══ Stored rows ══
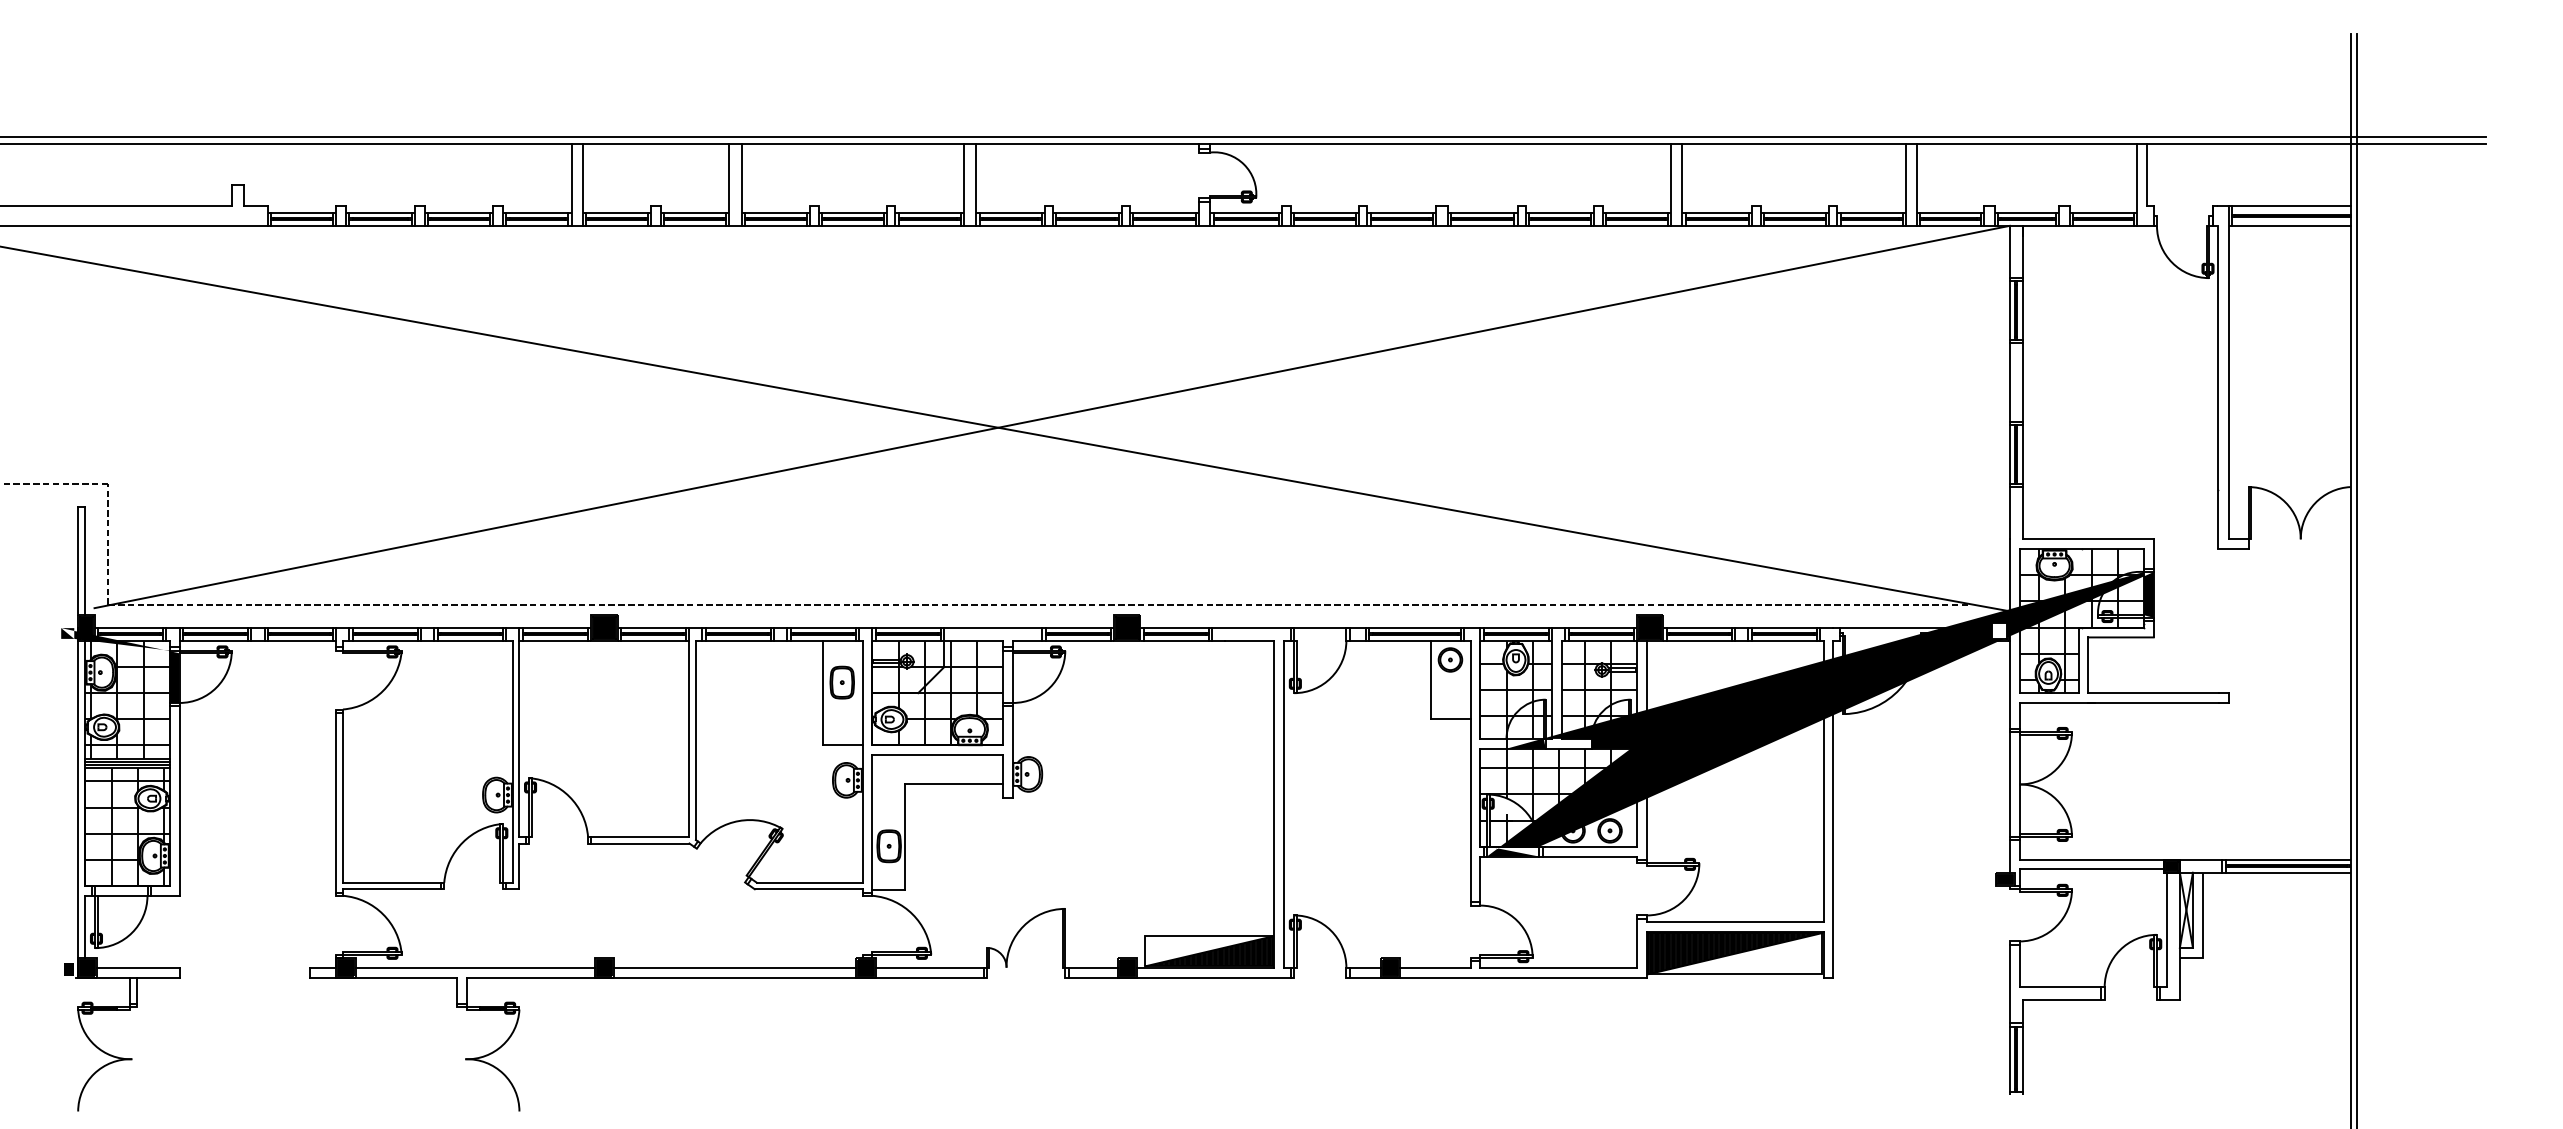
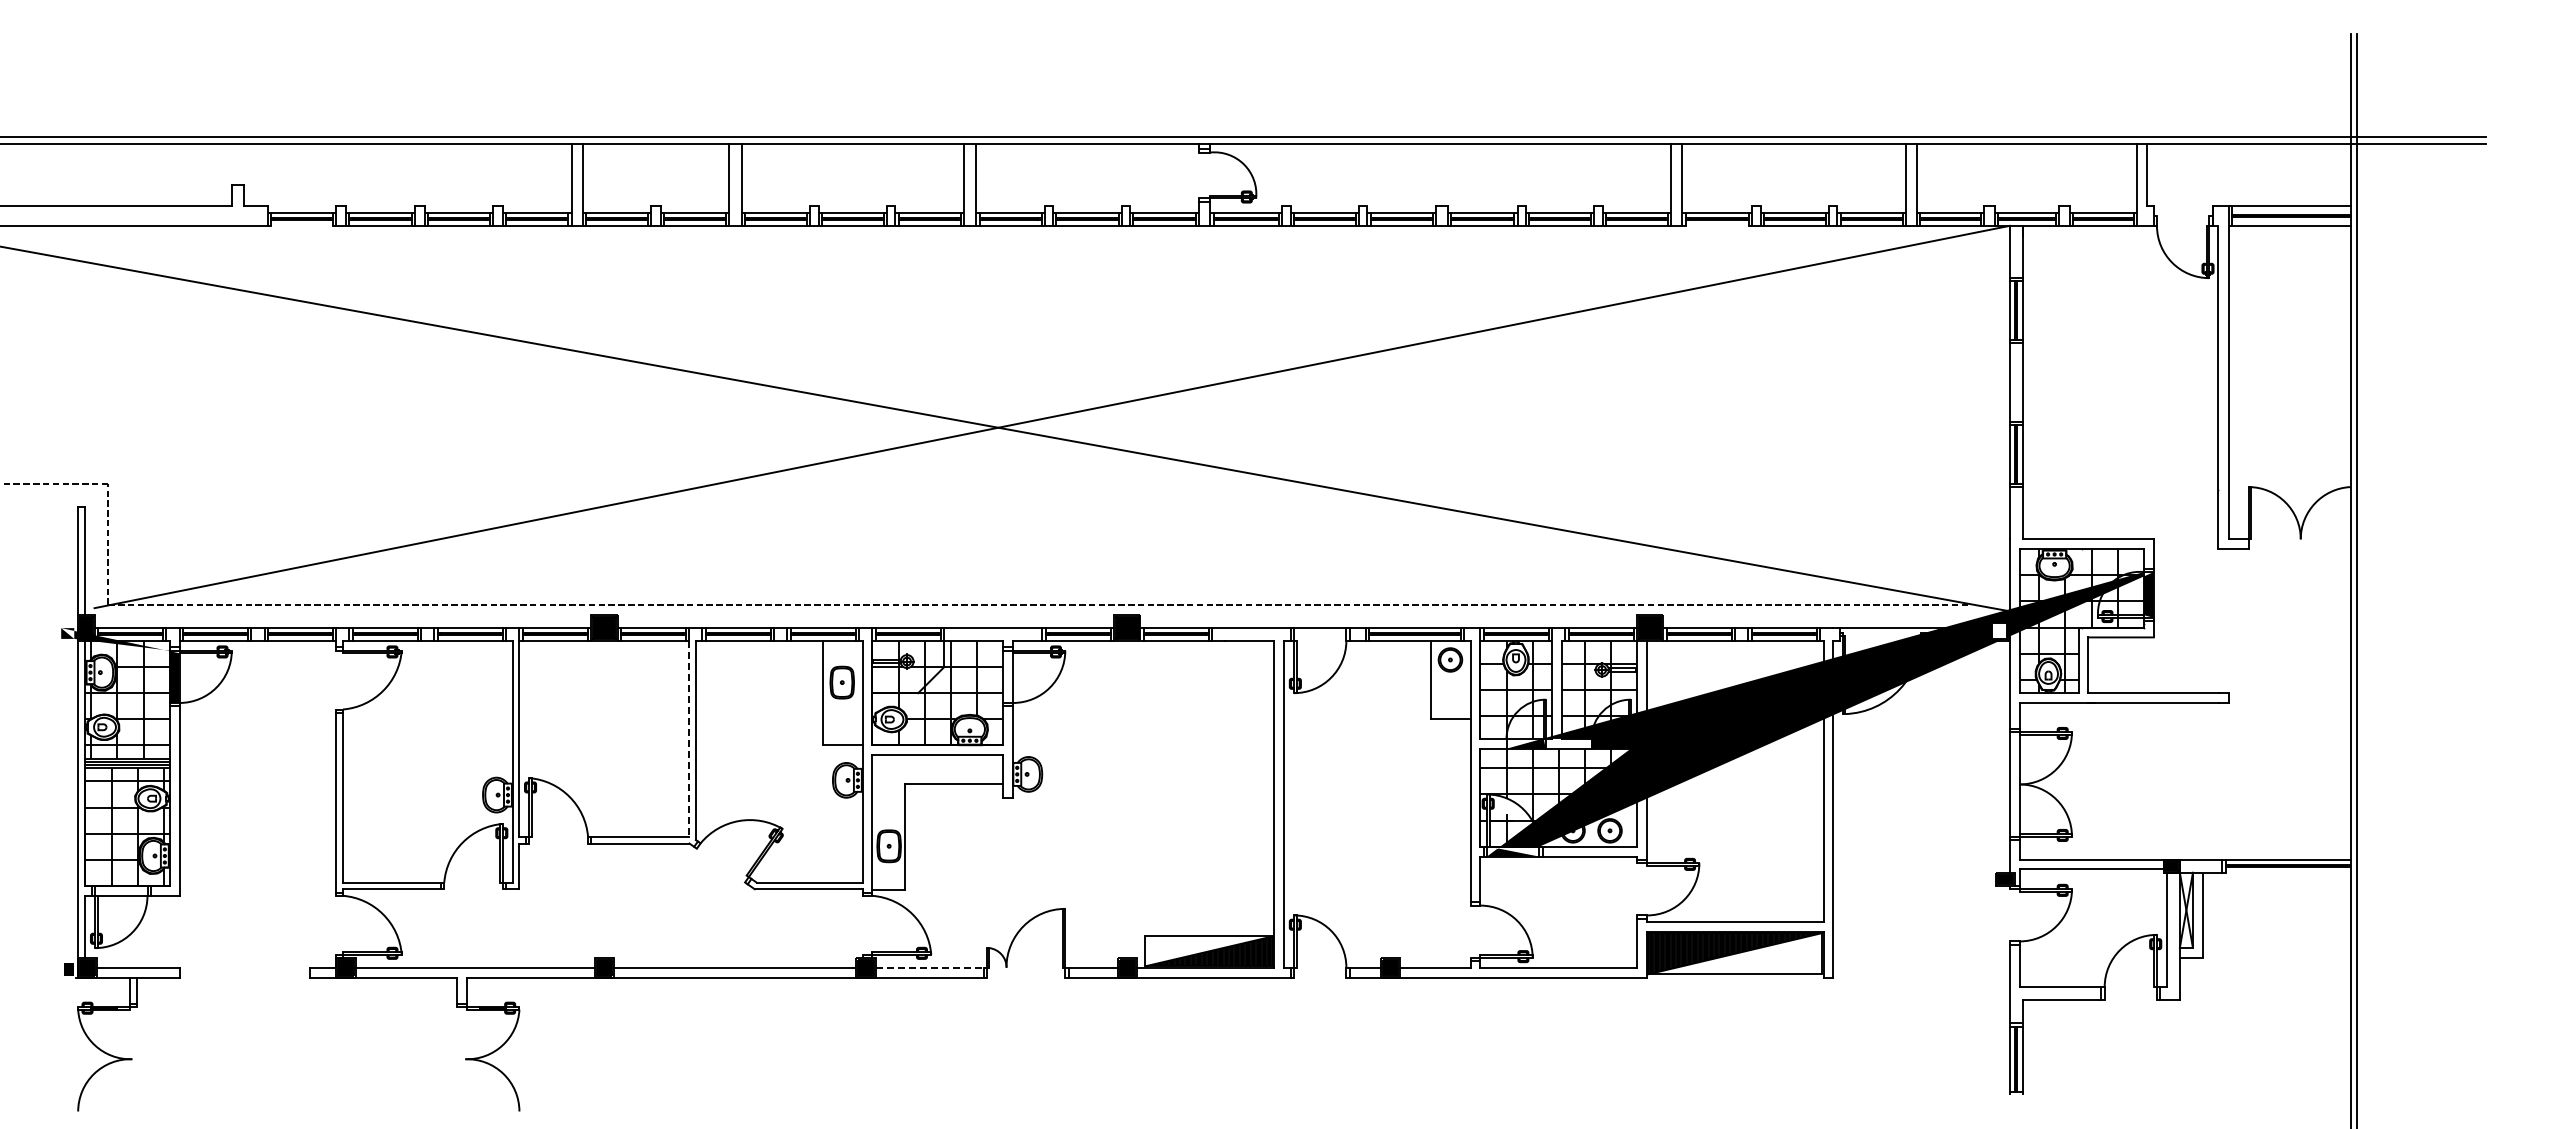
line at (302, 225): present -> none
line at (1717, 225): present -> none
line at (689, 739): solid -> dashed
line at (2287, 872): present -> none
line at (929, 967): solid -> dashed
═══
Your instructions
Rewrite the lines of all the records, changing "none" to "absent" wherever it appears and keeping everything else the same. Leave out the pictures.

Exercise result
line at (302, 225): present -> absent
line at (1717, 225): present -> absent
line at (689, 739): solid -> dashed
line at (2287, 872): present -> absent
line at (929, 967): solid -> dashed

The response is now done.